| Prompt |
Answer from the ZIF connector patent:
1. On what date was the application filed?
2. What shape is the spring member placed within the housing?
3. What does ZIF stand for?

| Text |
___

US5308257A

US5308257A - ZIF card edge connector utilizing flexible film circuitry

Info

Publication number: US5308257A
Application number: US08/012,116
Authority: US
Inventors: Randolph L. Buchter; Michael A. Viselli; Jon A. Fortuna
Original assignee: Whitaker LLC
Current assignee: Whitaker LLC
Priority date: 1993-02-01
Filing date: 1993-02-01
Publication date: 1994-05-03
Anticipated expiration: 2013-02-01

Abstract

The present invention is directed to a ZIF card edge connector utilizing flexible film circuitry, where a daughter board, for example, may be electrically connected to a mother board upon which the connector is surface mounted. The connector preferably comprises an elongated housing consisting of a base, a pair of spaced apart side walls upstanding therefrom, and a pair of end walls to define the elongated slot. Placed therewithin is a U-shaped spring member where its arms upstand near the side walls. To effect opening and closing of the connector, a card release slide member is disposed within the U-shaped spring member in contact with the spring member arms, where the card release slide member is adapted to shift longitudinally to effect a lateral movement of the spring member arms. At least one release member is mounted in an end wall to effect the shifting of the card release slide member. However, a pair of cooperating slide members, one in each end wall, may be provided. Finally, a flexible film, having electrical circuitry interconnecting means thereon, is disposed in a loop between the arms of the spring member within the elongated slot, whereby a printed circuit board card, i.e., daughter board, having circuitry thereon for registration with the circuitry of the flexible film, may be inserted into the loop.

Description

BACKGROUND OF THE INVENTION

This invention is directed to a zero insertion force (ZIF) card connector in which a flexible film having electrical circuitry thereon is disposed therein for receiving a printed circuit board (PCB) card.

___

| Information supplied |

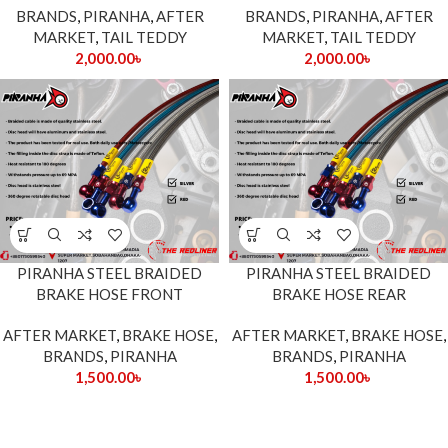
BRANDS
,
PIRANHA
,
AFTER
BRANDS
,
PIRANHA
,
AFTER
MARKET
,
TAIL TEDDY
MARKET
,
TAIL TEDDY
2,000.00
৳
2,000.00
৳
PIRANHA STEEL BRAIDED
PIRANHA STEEL BRAIDED
BRAKE HOSE FRONT
BRAKE HOSE REAR
AFTER MARKET
,
BRAKE HOSE
,
AFTER MARKET
,
BRAKE HOSE
,
BRANDS
,
PIRANHA
BRANDS
,
PIRANHA
1,500.00
৳
1,500.00
৳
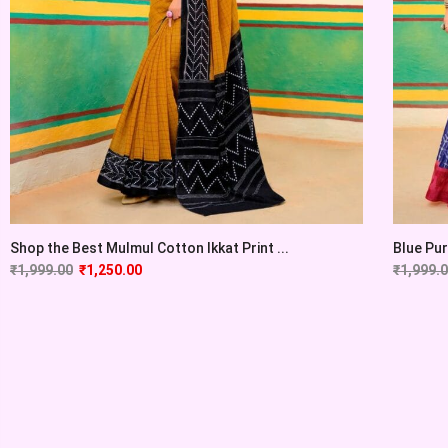
Shop the Best Mulmul Cotton Ikkat Print ...
Blue Pur
₹
1,999.00
₹
1,250.00
₹
1,999.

___

| Result of the task |
1. 1993-02-01
2. U-shaped
3. Zero insertion force